Provided material —
-*-*-
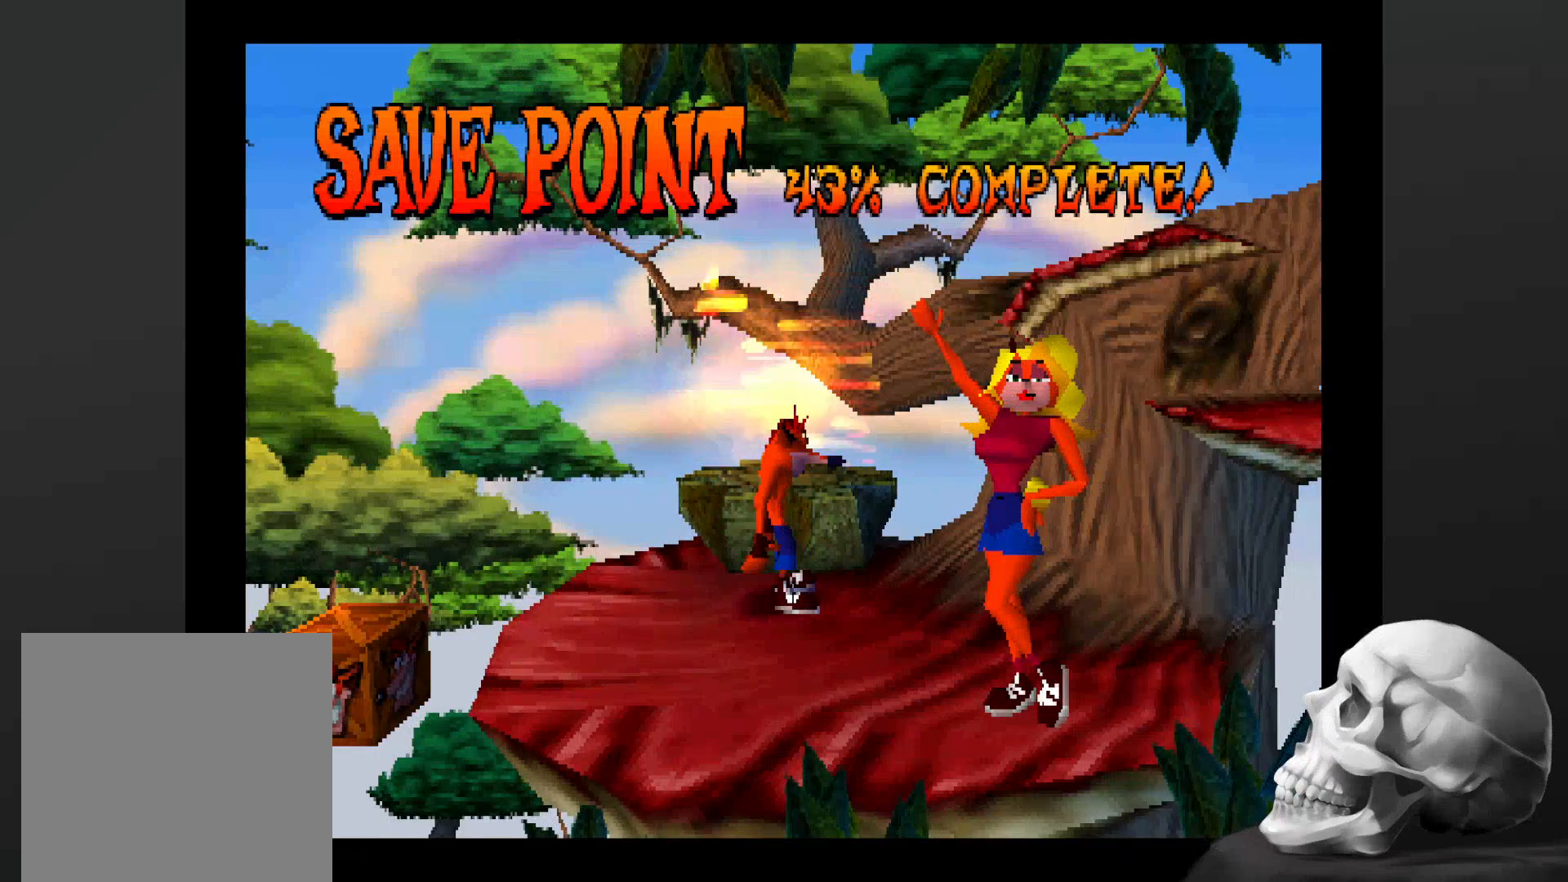
Gameplay with a controller (PlayStation layout); each line is a JSON object with the inputs held at the frame after it (dt_ms = milliseconds from this image to that frame). "events" lists button and stick changes between this image and that frame as [ms after this image, input, new state], when the widget could be followed in between. Not read: L3 R3.
{"dt_ms": 500, "buttons": [], "left_stick": "center", "right_stick": "center", "events": []}
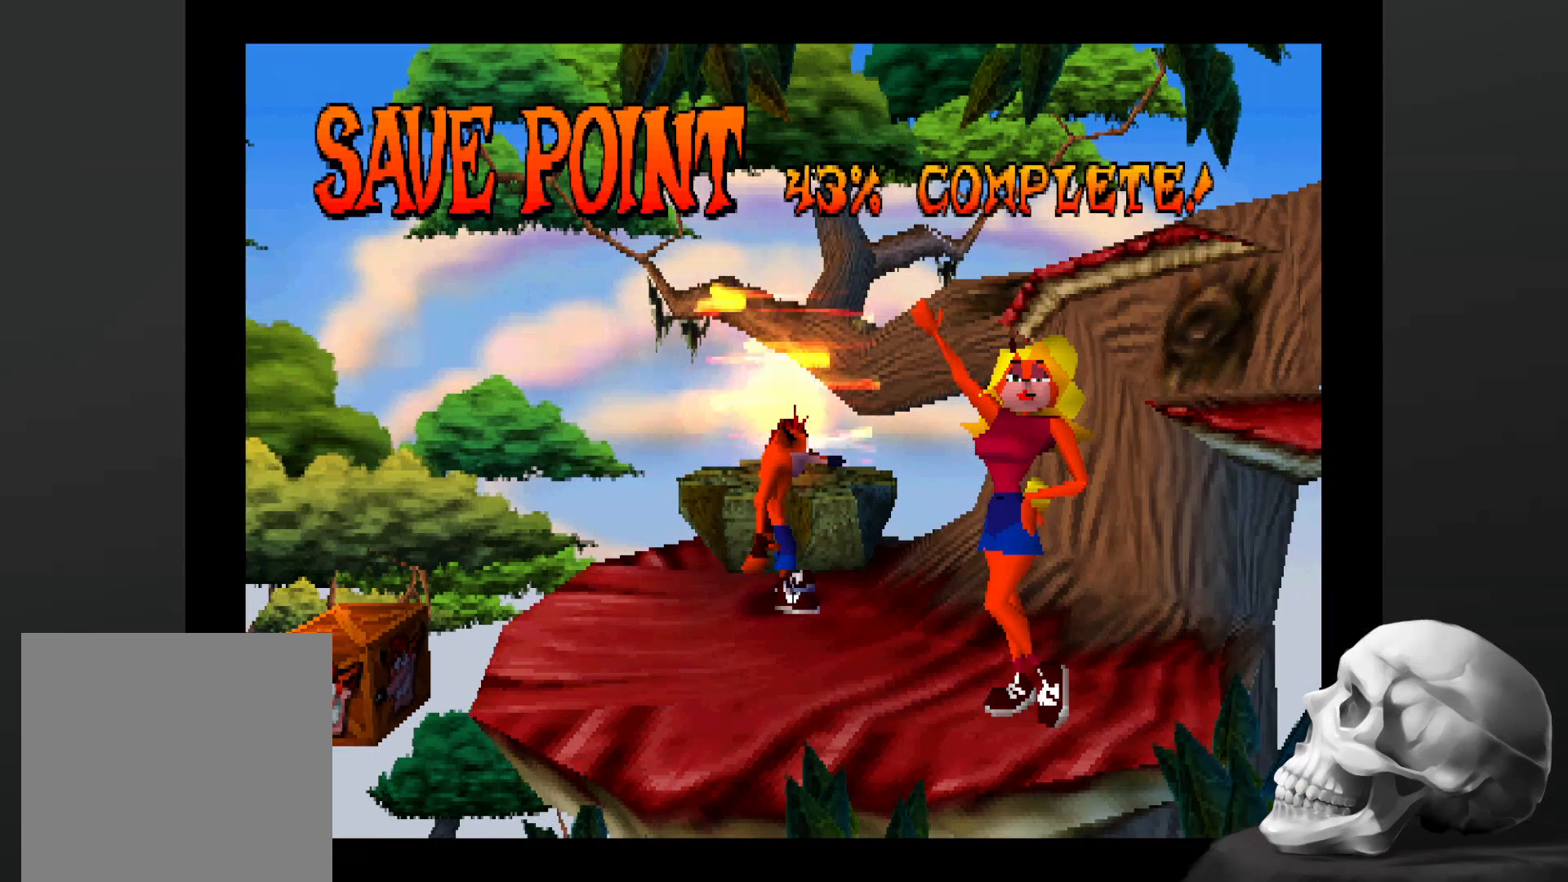
{"dt_ms": 500, "buttons": [], "left_stick": "center", "right_stick": "center", "events": []}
-*-*-
Problem — Every line above should be printed again word for word, without its pictures.

Solution below —
Gameplay with a controller (PlayStation layout); each line is a JSON object with the inputs held at the frame after it (dt_ms = milliseconds from this image to that frame). "events" lists button and stick changes between this image and that frame as [ms after this image, input, new state], when the widget could be followed in between. Not read: L3 R3.
{"dt_ms": 500, "buttons": [], "left_stick": "center", "right_stick": "center", "events": []}
{"dt_ms": 500, "buttons": [], "left_stick": "center", "right_stick": "center", "events": []}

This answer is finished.